NASA tested a new SLS booster that may never fly, and the end of it blew off

Unlike the RS-25 pulling on Stennis, NASA has chosen to broadcast the Booster test. Everything seemed to go up to 1 minute and 40 seconds in the burn, when a very hot exhaust panache seemed to burn part of the booster structure just above the nozzle. A few moments later, the nozzle has disintegrated.
Solid rocket boosters cannot be deactivated after ignition, and for better or for worse, the engine continued to shoot until it was short of propellant about 30 seconds later. The rocket triggered a fire in the hills overlooking the test stand.
It was the first test program for the Obsolescence and Life Extension Program (BOLE), which aims to develop a solid solid booster of more efficient rockets for SLS missions.
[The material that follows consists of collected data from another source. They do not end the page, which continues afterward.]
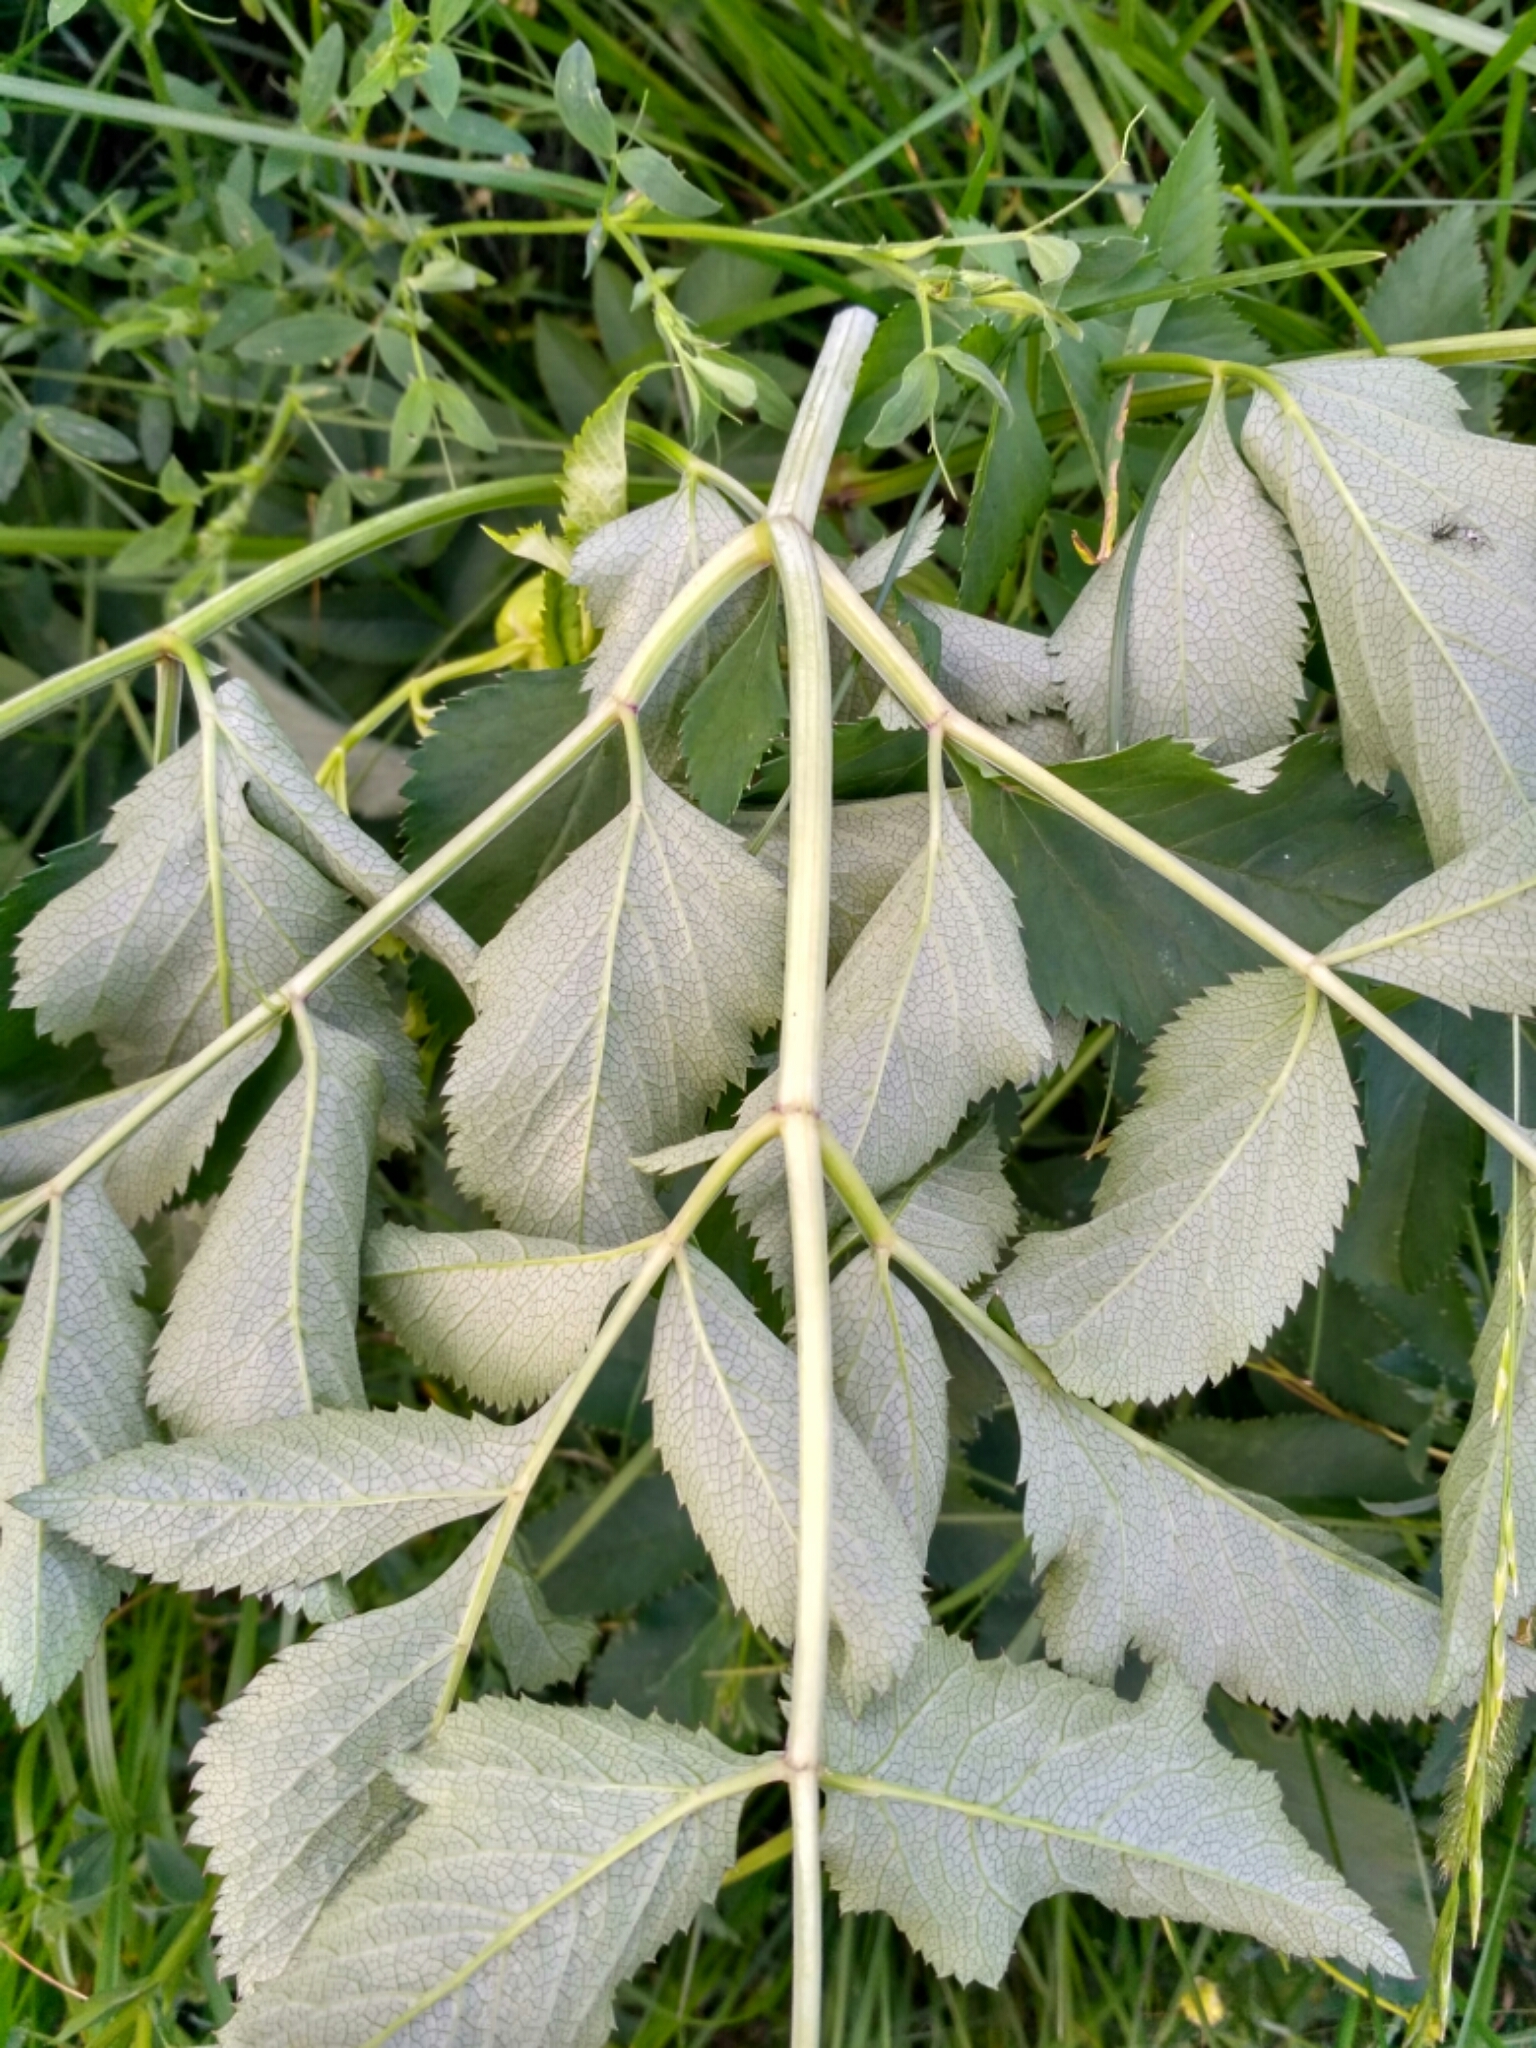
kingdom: Plantae
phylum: Tracheophyta
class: Magnoliopsida
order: Apiales
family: Apiaceae
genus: Angelica
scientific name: Angelica sylvestris
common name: Wild angelica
NASA has awarded Northrop Grumman a $ 3.2 billion contract in 2021 to produce boosters with existing shuttle parts for five SLS (Artemis IV-VIII) missions) and design, develop and test a new Booster design for Artemis IX.
Boosters produce more than 75% of the thrust required to propel the SLS rocket out of the launch pad with the Orion spacecraft to the NASA crew on the top. Four RS-25 engines fuel the main step, collectively generating more than 2 million pounds of push.
Northrop Grumman calls the new booster “the largest and most powerful Segmented Solid Rocket Engine never built for human space flight”.
One of the most important changes in Booster’s Booster design is that it replaces the steel cases of the shuttle era with composite carbon fiber cases. Northrop says that new cases are lighter and lighter. It also replaces the steering system of the booster hydraulic thrust vector with an electronic system. The powered propeller inside the booster is also different, using a mixture that Northrop wraps inside its commercial rocket engines instead of the recipe used for space shuttle.
Northrop Grumman has had trouble with rocket nozzles in recent years. In 2019, a test engine for the Omega rocket, now a company committed, lost its nozzle during a test test in UTAH. Then, last year, a smaller booster made by Northrop flying on the Vulcan rocket of United Launch Alliance lost its nozzle in flight. The Vulcan orientation system and the main engines have corrected the problem, and the rocket has always carried out its planned orbit.